In light of Solid Gold’s woefully belated entry into the recall crap soup and their bizarre news release in which they portray themselves as some kind of late night heroes by releasing this info on 5/7 on their surprisingly shit website (more on this later), I ask: WTF takes these companies so long to announce and subsequently recall their foods that were manufactured at Diamond’s Gaston Salmonella factory?
They all make sure to say things like, “None of our foods have been found to contain Salmonella, but we are taking voluntary and cautionary action by recalling our foods,” which is supposed to tell us that their primary concern is to announce a recall, TO BE SAFE, JUST IN CASE, even if the food hasn’t been found to be contaminated (yet). If that’s the case, WTF on CYA island have they been waiting for? Since Solid Gold *went out of their way* to pretend like they were born yesterday and had just now found out about this shitstorm, I’m extra curious-furious.
Check this out. This is the first part of their recall news on the Solid Gold website. The list of affected products and standard verbiage about how they’re sorry follow this passage:
May 7, 2012
Just a few hours ago, Solid Gold received information that two batches of our foods were made at the Diamond Gaston plant around the same time period as some of the previously recalled foods of other brands. Though we have had zero complaints about these particular batches, we have decided to recall them as a precautionary measure. Due to the time difference between us and the appropriate FDA office, there was not enough time in the day to further discuss this voluntary recall with the FDA. We are announcing this now because we know our customers are concerned and didn’t want an entire night to go by without this information being available to the public. Tomorrow morning (May 8th), after speaking with the FDA, Solid Gold will officially institute a voluntary recall of two batches of food made at the Diamond Gaston facility.
Really? Just a few hours ago on 5/7? You don’t have production records of your own?
How on earth do they *just now* find out that their food was produced around the Salmonella time? I mean, they say so themselves that their food was produced “around the same time period as some of the previously recalled foods of other brands.” In other words, other brands found out and recalled their shit much earlier, but we are just now getting to it. Huh?
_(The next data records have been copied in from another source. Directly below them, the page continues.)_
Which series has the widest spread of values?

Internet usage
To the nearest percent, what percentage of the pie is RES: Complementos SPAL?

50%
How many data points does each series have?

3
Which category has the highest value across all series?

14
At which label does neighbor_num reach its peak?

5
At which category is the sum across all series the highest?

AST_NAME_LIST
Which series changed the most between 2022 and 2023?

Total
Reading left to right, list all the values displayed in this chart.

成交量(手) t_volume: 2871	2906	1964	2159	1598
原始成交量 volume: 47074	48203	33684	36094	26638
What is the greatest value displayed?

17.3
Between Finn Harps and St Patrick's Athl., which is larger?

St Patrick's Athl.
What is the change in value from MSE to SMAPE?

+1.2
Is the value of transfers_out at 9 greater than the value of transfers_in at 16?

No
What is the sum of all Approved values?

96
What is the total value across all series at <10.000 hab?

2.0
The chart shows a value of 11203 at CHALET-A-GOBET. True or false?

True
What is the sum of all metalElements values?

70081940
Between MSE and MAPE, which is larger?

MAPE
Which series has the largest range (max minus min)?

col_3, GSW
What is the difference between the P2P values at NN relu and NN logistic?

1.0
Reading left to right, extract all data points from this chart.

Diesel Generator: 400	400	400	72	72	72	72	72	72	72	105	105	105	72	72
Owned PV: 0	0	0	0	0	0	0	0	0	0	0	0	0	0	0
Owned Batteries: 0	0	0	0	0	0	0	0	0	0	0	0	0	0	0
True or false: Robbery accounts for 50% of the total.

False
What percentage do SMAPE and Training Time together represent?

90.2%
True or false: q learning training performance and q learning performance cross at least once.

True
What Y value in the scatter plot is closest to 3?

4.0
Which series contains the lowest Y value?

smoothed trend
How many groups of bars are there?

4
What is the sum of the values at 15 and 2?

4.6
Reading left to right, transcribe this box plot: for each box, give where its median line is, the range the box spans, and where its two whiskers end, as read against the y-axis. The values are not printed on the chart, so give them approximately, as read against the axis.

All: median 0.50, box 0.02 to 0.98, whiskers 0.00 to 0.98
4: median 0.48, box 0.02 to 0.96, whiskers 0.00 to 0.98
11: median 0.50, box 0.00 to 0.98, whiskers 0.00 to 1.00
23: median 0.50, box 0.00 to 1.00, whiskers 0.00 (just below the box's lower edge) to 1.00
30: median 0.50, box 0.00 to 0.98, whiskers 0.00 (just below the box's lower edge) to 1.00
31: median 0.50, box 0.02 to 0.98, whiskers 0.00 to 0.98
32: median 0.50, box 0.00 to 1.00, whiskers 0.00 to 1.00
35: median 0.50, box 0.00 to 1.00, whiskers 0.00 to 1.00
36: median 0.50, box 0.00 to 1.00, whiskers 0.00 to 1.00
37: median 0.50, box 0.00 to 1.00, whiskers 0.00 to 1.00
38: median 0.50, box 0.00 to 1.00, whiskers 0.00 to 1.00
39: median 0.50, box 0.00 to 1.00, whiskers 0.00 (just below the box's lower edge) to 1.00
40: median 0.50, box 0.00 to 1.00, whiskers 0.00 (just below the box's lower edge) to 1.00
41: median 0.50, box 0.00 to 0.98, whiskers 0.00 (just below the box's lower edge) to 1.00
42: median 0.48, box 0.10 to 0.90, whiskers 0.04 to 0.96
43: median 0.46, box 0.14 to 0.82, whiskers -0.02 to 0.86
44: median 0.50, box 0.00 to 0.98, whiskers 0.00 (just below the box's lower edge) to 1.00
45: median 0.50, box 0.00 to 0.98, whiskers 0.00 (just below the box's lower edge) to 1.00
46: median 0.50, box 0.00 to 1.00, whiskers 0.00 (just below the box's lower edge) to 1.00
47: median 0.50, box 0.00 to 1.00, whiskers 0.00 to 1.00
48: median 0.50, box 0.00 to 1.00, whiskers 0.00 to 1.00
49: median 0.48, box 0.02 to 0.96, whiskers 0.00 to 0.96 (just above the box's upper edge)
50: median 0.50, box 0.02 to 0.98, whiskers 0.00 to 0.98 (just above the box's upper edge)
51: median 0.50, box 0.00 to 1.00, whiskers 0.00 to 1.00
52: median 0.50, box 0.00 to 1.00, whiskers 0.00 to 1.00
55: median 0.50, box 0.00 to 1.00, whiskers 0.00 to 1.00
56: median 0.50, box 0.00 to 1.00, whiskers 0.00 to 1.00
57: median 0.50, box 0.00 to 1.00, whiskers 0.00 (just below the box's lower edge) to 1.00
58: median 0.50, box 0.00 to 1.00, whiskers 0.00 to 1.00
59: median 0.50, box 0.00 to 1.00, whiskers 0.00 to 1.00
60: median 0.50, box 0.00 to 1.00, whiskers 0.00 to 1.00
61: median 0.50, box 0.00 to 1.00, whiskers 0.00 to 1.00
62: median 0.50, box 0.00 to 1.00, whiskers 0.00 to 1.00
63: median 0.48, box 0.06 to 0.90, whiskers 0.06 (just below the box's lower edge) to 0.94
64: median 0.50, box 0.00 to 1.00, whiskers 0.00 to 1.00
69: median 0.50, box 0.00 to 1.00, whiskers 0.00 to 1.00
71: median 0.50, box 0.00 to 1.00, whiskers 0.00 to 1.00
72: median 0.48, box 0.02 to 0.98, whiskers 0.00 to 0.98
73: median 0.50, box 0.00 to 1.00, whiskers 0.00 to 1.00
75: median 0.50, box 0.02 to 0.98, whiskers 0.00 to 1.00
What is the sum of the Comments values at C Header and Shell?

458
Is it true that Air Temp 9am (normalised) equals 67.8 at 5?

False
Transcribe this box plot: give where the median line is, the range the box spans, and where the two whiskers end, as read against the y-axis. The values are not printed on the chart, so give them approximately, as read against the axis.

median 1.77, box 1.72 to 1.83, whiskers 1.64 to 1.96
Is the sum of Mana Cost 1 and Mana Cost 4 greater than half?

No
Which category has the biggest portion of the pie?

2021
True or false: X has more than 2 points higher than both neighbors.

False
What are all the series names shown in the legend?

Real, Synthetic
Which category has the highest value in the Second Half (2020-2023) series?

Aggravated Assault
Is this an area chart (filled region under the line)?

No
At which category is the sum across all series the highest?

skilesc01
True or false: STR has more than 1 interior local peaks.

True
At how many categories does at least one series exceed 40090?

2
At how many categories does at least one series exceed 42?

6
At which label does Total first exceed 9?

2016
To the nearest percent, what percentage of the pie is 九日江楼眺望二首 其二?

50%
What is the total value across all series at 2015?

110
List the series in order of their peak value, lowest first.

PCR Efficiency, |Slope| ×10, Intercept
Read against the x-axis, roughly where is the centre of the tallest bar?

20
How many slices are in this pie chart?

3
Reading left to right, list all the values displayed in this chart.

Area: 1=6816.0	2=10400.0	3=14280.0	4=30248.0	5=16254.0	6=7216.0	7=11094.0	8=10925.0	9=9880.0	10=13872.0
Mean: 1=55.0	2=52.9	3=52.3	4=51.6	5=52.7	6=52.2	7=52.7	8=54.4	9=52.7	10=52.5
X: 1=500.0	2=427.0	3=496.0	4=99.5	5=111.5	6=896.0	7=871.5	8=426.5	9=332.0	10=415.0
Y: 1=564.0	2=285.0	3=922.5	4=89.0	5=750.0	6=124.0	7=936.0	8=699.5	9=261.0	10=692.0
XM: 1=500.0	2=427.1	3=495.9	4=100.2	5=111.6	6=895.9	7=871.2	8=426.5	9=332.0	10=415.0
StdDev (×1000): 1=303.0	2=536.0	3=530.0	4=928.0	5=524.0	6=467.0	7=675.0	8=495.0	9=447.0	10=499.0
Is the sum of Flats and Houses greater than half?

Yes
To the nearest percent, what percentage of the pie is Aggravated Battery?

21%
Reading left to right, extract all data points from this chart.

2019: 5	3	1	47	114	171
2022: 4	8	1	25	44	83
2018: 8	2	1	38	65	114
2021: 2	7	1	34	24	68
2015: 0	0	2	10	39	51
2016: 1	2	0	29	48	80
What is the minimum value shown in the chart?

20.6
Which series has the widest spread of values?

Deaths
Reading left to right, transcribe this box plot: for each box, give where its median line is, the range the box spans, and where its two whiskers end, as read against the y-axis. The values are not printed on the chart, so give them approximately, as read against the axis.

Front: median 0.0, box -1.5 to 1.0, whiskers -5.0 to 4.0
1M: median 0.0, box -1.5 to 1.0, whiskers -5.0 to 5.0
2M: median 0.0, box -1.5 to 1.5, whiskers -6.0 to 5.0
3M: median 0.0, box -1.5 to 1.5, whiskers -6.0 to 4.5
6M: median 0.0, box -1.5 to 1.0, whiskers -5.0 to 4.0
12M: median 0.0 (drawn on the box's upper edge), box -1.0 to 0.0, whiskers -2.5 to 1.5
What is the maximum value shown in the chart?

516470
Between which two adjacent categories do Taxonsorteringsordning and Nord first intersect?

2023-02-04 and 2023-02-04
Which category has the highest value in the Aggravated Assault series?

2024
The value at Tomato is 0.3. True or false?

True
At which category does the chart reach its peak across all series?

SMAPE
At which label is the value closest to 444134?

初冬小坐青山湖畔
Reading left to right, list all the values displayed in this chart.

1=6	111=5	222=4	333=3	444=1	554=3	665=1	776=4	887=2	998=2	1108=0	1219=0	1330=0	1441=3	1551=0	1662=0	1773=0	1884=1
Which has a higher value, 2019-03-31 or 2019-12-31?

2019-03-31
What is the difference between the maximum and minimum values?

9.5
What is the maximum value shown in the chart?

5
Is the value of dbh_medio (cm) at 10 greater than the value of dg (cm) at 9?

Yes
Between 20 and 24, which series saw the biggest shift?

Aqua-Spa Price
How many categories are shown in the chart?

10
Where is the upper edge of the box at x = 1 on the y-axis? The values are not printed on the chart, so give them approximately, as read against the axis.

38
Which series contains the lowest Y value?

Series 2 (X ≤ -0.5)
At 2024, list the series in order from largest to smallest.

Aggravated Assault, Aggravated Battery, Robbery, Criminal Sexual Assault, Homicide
I understand that some companies farm out their production to multiple facilities and may not know on a moment’s notice exactly at what Listeria time on what Salmonella day that their food was on the aflatoxin production line. But, given the fact that everyone has on hand—which is, Diamond’s Gaston plant produced foods contaminated with Salmonella—wouldn’t it not even take someone one second to realize, “Oh shit, some or all of our food is made there.” And, if you’re a responsible company (or at least one that cares about public opinion), the next course of action should be, “Let’s recall the food that went through that plant, right away.”
For whatever it’s worth, I have long been privately suspicious of this company precisely because of their sketchy marketing philosophy (overtly fear-driven and super light on science, usually while vilifying or aggrandizing some ingredient, or attacking other companies). I’m not sure if they have a terrible copywriter with a broken sanity filter or what, but I don’t trust them on principle: If you are nuts, things you do are probably nuts.
As I promised earlier to return to the subject of Solid Gold’s surprisingly shit website, you will be thrilled to find out that the news of this recall that they are so eager to share with you is nowhere to be found on the front page, and is *totally buried* in a tiny “footer navigation menu” at the very, very bottom of the page. No way to get to it from the top navigation, and no way to even SEARCH for it. (There is a search box, but type in “recall” and you get nothing.)
In this day and age (I hate saying this, but I hate “at this point in history” even more), there is literally no excuse to not update your website’s front page with a BIG note about time-sensitive important news like a mofo recall. No web staff? Then hire someone by the hour! Oh wait, it says “Maintained by eMarket Reach”—call them, Solid Gold! It takes like 3 minutes, seriously. I can see that it’s at least partially PHP-driven and that means you’ve got some kind of CMS thing going on to make it easy for you to make changes yourself. Do it!
I didn’t visit every single website of the companies involved in this recall, but most of the similarly popular and “higher quality” brands that I checked out had the recall notice posted on the front page. (Some may notice that Diamond-owned brands like Chicken Soup and Taste of the Wild share the same recall news button.) Since my real job (I KNOW!) is as a branding/design professional, I felt compelled to point out this stuff. And, since I’m a designer, I hope Natural Balance finds a new designer. Just saying. (But at least they put the important recall button, in yellow, at the very, very top!! Good job!)
Well, there’s just no excuses, Solid Gold. If your communication strategy (if one can call it as such) isn’t so full of weird intent, it would seem like you’re just clueless. However, you totally know better.
ETA: Oh look, I’m not the only one who thinks this news release is ridiculous.








Love the detailed breakdown with screencaps. You tell it like it is.
Fancy websites that are all window dressing and no substance are one of my biggest pet peeves. Especially when you’ve got a company that’s big enough to know, do, and afford better!
Thanks, M.C.!
I totally agree! No excuses for or point in having a site without content!